Tuez les donc, puisqu''ils sont noirs et pauvres!


Troy Davis qui attendait dans le couloir de la mort depuis 1991, n'a bénéficié d'aucune clémence. Il n'a eu droit qu'à une justice partiale, de classe et à l’évidence raciste. L’Etat de Géorgie a préféré, plutôt que de reconnaître les errements de sa justice, prendre le  risque d'exécuter un innocent. Cette décision démontre que l'accès à une justice impartiale est, pour le citoyen afro-américain pauvre de surcroît, une chimère.


Cette décision démontre, si besoin était, que la peine de mort est une législation qui n’a pas sa place dans un pays de droit et civilisé. L’institution particulière, elle, n’est pas prêt de disparaître ainsi que cette Amérique restant sur bien des aspects inhumaine et inégalitaire et qui continue de nous faire horreur.

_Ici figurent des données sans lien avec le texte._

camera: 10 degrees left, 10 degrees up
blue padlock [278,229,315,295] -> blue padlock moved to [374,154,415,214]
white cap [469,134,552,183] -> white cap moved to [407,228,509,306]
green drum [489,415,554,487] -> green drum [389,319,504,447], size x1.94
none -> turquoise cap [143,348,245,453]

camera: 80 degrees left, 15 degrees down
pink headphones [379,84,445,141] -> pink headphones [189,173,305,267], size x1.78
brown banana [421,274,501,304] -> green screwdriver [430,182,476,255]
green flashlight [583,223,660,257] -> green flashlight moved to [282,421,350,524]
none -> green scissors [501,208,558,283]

Est-il cependant illogique qu’au pays de l’individualisme et de la défiance envers l’autre(le non wasp, érigé au moyen d’une violence absolue, la peine de mort soit toujours en vigueur ?

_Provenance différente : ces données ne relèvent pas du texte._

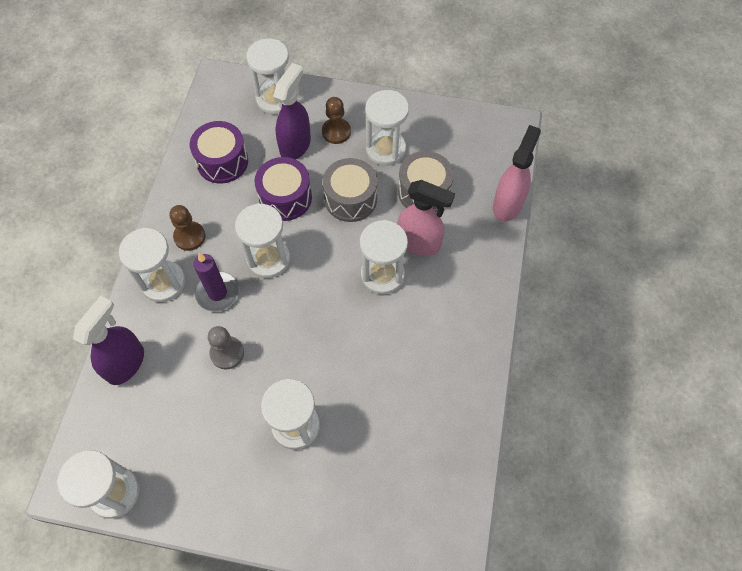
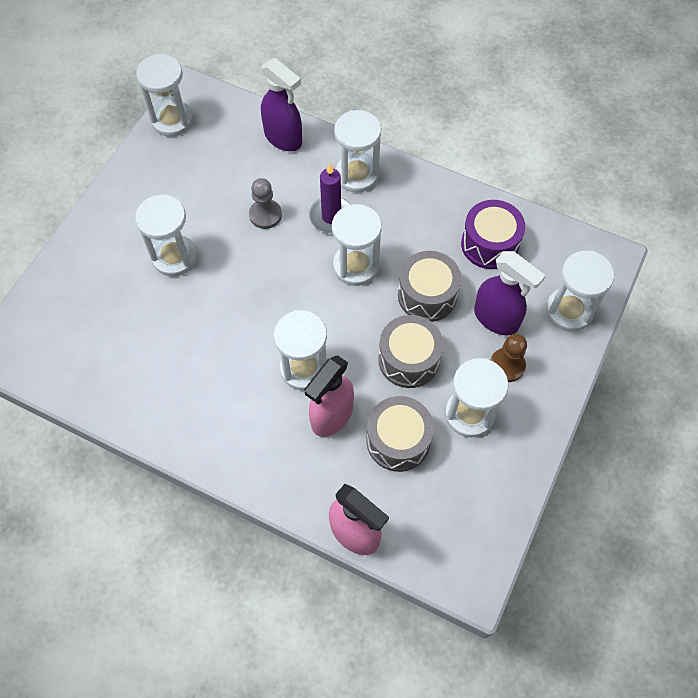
camera: 105 degrees right, 0 degrees up
brown pawn [169,205,205,251] -> none
purple drum [254,157,312,221] -> grey drum [398,251,461,322]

Qu’elle soit approuvée et défendue par la plupart des élites politiques, flattant un électorat ultra-conservateur tenant de la loi du Talion ? M. Obama, l’homme du renouveau et du changement, est d’ailleurs lui-même un fervent défenseur de la peine capitale. Se battre pour la justice et l’égalité à l’étranger est un but louable, encore faut-il  se battre en priorité et les faire respecter sur son propre sol...

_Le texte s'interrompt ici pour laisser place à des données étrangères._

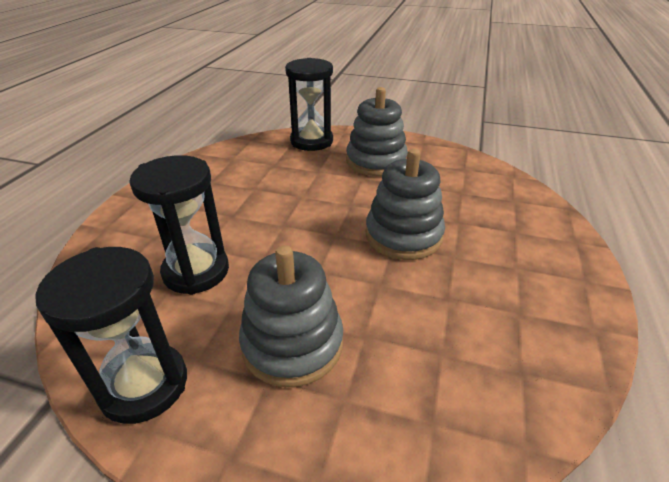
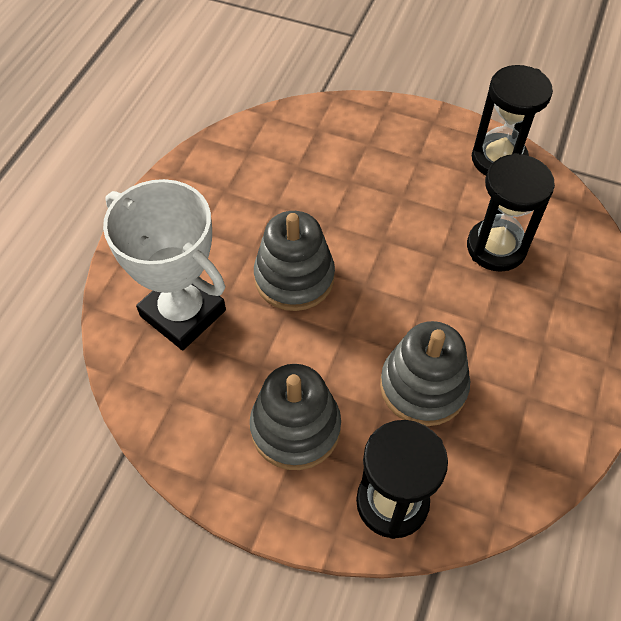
camera: 175 degrees left, 20 degrees up
grey stacking toy [239,245,343,387] -> grey stacking toy moved to [380,321,470,426]
none -> white trophy [103,179,226,350]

"Ce n'était pas de ma faute, je n'avais pas d'arme"...*



La vague d'indignation qui a parcouru nos relais médiatiques inéluctablement retombera. Les combattants de l'abolition de cette législation barbare retrouveront l'anonymat mâtiné d'indifférence qui est leur lot quotidien. Troy Davis, dernière victime de la justice raciste et aveugle des Etats-Unis, est entré dans l'histoire, symbole d’une lutte contre la peine de mort qui est à parachever.


À son corps défendant il a intégré la trop longue liste des victimes de la barbarie institutionnelle et ethnocentrée du système judiciaire de la plus grande démocratie du monde. Il est difficile de décrire le sentiment de profonde tristesse teinté de rage qui nous habite. Nous avons vu une fois de plus la main d’une justice injuste s'abattre sur un homme avec la plus grande rigueur et inhumanité parce qu’il était noir et pauvre.

L’impuissance que nous ressentons au plus profond de notre être s’efface devant la douleur qui est désormais celle des proches de Troy Davis, mort évidemment d'être noir au pays du racisme le plus savant. Le pire y étant toujours sur pour les descendants d'esclaves, il faudra bien plus que des slogans marketing, des  symboliques préfabriquées, des postures gandhiennes, pour réformer en profondeur la société américaine.


Un combat à gagner...


M.Obama n'aura que temporairement camouflé la laideur du pays qu'il lui a été donné de diriger : elle est depuis ce matin redevenue visible, les Etats-Unis terre privilégiée du racisme se sont soudainement rappelés à notre souvenir. On nous avait pourtant chanté dans toutes les langues que l’avènement de Barack Obama était synonyme de nouveau départ.

Il fallait plus prosaïquement que tout change, dans la narration mythologique d'Oncle Sam, pour que rien ne change dans les faits, ainsi que l’a démontré l’exécution de ce matin.


C’est le cœur lourd et rempli de colère nous portons le deuil de Troy Davis.
Nous pleurons également cette part d'humanité que nous perdons chaque fois qu'un être humain, est victime de cette injustice absolue et définitive.
Seuls les derniers mots de cet homme digne, ayant clamé son innocence jusqu’à son dernier souffle, permettent d’entretenir la flamme en ces moments de douleur et de recueillement.


Voici retranscrites ici quelques une de ses dernières pensées et paroles: "The struggle for justice doesn't end with me. This struggle is for all the Troy Davises who came before me and all the ones who will come after me…”**


Puisse Troy Davis avoir trouvé paix et repos…


Ahouansou Séyivé


* Déclaration de Troy Davis avant son exécution.
** " Le combat pour la justice ne s’arrête pas à mon cas. Ce combat est celui de tous les Troy Davis qui m'ont précédé et ceux qui me suivront".